4. The Orchestrator evaluates the outcome
   
   It checks whether the action moved the system closer to the goal, identifies errors or feedback, and updates memory.

5. The loop repeats
   
   With updated context, the agent continues until the goal is met or a stopping condition is reached.

This loop is what transforms AI from a reactive system into an agentic one.

How to think of it

You can think of an AI agent like this:

• The AI Model decides what should happen
• The Tools make it actually happen
• The Orchestrator decides when to think, when to act, and when to stop

None of these components are sufficient on their own.

A powerful model without tools cannot act.

Tools without orchestration become brittle automation.

An orchestrator without a reliable model has nothing useful to execute.

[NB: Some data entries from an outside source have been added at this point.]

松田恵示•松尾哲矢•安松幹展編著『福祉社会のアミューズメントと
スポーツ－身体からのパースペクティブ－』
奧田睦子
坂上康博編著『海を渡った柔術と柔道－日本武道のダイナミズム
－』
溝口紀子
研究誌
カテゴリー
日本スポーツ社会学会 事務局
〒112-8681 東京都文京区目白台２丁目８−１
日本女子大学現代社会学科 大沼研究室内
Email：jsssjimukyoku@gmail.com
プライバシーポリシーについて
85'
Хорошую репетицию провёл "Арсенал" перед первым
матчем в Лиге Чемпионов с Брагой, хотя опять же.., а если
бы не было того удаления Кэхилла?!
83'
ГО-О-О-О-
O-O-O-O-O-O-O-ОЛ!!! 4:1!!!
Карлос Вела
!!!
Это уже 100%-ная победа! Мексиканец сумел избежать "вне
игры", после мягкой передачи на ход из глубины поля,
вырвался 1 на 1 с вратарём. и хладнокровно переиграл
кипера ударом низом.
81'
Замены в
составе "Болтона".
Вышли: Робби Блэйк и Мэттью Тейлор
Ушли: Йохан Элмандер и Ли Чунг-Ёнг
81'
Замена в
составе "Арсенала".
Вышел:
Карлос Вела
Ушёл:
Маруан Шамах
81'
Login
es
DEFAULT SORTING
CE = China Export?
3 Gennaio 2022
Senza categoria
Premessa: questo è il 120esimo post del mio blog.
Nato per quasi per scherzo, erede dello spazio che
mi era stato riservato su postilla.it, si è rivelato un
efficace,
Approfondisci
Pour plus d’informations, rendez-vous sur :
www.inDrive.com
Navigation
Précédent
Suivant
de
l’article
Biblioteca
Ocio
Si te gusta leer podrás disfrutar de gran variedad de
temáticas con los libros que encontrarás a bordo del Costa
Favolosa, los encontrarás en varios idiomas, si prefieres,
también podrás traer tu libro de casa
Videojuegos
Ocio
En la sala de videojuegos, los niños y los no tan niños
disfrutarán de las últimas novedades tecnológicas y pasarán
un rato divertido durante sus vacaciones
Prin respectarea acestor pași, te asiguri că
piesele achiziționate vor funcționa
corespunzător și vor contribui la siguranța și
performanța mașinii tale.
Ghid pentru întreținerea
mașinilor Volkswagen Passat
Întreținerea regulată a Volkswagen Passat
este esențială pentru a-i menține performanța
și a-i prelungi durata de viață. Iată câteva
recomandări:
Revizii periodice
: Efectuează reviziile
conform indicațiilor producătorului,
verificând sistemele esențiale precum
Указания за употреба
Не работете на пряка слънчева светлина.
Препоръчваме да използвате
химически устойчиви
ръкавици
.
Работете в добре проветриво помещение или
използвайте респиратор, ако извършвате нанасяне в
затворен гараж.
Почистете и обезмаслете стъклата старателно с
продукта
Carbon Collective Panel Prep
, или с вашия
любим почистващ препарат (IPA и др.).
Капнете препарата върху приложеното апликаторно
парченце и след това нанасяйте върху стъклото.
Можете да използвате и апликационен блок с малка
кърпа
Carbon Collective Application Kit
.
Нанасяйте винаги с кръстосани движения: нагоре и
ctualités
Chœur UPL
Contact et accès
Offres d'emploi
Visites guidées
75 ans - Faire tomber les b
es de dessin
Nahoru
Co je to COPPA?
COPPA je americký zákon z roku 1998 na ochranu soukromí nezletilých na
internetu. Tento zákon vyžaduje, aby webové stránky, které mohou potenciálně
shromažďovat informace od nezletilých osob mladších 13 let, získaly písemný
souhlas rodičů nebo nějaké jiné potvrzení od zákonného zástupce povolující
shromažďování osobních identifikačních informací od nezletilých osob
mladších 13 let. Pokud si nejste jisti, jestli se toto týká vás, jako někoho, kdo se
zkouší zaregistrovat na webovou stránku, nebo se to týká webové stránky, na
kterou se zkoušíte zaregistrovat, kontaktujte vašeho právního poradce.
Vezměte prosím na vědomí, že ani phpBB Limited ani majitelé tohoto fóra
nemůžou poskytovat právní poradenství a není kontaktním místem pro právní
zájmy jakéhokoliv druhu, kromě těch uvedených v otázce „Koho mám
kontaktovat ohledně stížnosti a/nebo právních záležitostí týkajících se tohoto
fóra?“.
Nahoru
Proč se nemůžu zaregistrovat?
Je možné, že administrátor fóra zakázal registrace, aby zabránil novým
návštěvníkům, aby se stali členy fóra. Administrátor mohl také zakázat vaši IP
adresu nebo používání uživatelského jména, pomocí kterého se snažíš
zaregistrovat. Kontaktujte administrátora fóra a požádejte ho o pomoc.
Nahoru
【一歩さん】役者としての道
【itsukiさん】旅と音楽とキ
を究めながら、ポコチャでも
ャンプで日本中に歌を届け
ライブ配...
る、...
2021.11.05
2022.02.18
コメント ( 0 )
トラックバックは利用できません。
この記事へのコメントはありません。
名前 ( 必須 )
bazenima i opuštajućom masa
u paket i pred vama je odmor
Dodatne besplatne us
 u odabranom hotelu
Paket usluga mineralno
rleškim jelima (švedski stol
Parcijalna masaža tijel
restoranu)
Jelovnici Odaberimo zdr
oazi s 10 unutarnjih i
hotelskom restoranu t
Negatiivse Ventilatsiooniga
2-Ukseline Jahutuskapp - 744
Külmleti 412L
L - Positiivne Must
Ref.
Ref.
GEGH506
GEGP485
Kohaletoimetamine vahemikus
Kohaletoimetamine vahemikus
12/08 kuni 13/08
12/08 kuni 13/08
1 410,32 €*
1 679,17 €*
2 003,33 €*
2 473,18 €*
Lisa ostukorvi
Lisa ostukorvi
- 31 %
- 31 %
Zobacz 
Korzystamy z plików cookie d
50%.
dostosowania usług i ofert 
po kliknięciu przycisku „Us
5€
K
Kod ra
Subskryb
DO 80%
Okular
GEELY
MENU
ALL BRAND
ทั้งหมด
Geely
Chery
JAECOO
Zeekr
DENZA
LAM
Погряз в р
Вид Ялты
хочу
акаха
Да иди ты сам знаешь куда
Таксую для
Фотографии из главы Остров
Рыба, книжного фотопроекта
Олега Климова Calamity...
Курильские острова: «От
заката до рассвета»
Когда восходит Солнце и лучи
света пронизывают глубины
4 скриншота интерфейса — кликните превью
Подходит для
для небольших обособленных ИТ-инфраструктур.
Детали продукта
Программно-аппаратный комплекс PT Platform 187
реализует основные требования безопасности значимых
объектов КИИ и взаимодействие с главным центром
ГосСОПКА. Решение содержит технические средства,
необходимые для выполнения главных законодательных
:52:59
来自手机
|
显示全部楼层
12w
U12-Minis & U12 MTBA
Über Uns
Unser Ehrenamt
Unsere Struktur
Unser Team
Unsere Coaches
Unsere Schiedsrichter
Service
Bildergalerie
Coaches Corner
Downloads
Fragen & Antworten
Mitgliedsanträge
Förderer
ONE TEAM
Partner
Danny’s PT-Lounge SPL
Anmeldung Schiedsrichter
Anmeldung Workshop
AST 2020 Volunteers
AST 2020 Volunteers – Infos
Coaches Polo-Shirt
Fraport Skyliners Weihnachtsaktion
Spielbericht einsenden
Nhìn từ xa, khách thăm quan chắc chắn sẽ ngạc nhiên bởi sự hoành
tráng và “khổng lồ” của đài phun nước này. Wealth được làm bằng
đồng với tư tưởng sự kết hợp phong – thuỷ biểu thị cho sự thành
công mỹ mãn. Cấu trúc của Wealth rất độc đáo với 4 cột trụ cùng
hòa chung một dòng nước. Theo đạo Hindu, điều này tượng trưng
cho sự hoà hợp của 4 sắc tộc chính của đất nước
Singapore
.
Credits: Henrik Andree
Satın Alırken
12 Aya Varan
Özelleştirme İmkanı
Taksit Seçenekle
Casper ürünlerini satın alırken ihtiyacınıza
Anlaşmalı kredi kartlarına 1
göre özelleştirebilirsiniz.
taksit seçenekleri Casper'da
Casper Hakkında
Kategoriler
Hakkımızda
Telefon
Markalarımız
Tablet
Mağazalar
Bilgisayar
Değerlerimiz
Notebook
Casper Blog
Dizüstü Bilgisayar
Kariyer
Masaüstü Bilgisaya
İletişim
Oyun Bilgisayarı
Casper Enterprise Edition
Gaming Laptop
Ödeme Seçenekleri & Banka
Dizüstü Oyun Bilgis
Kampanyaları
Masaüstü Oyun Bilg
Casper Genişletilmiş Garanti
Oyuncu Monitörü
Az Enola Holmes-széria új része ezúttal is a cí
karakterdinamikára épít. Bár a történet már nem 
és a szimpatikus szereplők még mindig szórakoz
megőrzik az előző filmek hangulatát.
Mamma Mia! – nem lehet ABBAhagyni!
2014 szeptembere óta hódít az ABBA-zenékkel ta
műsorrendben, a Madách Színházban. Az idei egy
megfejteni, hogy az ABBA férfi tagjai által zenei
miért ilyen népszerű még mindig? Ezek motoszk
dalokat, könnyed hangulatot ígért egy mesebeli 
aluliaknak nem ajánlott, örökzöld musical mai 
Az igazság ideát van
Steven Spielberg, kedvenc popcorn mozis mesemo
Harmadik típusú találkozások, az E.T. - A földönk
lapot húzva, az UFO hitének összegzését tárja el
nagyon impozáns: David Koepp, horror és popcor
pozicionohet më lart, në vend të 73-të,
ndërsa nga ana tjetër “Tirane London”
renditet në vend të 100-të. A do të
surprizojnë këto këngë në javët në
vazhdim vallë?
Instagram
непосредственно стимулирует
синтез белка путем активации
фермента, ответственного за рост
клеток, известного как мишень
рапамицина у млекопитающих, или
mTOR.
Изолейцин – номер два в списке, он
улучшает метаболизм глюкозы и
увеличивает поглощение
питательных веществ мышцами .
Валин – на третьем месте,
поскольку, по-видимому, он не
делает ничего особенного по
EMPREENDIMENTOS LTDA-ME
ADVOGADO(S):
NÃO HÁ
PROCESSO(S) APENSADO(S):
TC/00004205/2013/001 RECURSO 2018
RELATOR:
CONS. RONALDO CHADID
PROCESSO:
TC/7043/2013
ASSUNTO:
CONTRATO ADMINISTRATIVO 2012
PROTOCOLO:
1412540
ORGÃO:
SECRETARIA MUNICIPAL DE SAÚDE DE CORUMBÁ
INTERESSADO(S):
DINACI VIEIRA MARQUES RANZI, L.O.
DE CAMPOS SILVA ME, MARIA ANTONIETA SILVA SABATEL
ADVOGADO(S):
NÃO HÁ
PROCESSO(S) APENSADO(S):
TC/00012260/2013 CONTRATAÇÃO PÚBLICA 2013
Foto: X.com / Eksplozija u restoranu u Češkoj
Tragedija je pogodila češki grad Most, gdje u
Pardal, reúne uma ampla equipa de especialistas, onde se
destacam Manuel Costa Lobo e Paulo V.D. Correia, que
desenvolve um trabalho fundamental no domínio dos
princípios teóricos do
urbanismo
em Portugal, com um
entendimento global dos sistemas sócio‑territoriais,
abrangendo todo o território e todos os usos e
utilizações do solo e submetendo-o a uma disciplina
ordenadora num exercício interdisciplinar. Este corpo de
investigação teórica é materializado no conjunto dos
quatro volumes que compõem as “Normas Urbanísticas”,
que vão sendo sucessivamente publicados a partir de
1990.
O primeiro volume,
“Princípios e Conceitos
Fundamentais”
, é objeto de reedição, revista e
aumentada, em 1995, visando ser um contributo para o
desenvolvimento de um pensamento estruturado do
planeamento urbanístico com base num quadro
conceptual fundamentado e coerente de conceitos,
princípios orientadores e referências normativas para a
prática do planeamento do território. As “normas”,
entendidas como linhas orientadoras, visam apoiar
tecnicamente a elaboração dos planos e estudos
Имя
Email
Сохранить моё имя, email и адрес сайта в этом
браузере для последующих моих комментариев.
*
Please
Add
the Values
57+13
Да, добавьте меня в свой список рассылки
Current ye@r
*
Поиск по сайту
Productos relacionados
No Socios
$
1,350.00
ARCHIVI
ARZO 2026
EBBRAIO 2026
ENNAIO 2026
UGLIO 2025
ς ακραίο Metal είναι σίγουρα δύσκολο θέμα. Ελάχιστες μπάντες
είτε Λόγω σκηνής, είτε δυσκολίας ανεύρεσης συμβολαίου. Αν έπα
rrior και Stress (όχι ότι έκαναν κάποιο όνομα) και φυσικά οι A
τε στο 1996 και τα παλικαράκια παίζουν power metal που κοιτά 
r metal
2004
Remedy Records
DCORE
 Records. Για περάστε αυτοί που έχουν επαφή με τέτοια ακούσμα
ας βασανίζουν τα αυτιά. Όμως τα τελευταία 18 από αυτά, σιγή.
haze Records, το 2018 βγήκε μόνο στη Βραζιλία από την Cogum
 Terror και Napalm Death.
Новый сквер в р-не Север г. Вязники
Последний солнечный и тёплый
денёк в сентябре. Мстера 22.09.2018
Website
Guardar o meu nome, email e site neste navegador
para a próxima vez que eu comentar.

It is the coordination between all three that creates a real AI agent.

Why This Is Important

As AI systems continue to evolve, the model itself will become less of a differentiator. Models will improve, commoditize, and be swapped out over time.

What will matter more is:

• how well context is constructed
• how safely tools are exposed
• how intelligently the orchestration loop is designed

In practice, the quality of an AI agent is determined less by how “smart” the model is, and more by how well the system around it is engineered.

Finally

AI agents are not intelligent beings.

They are disciplined systems.

They work because they:

• operate in loops
• act under constraints
• learn from feedback
• and are carefully orchestrated

If you’re currently building AI agents, focus less on swapping models and more on improving how context is constructed, tools are scoped, and orchestration is designed. That’s where most real-world failures and breakthroughs happen.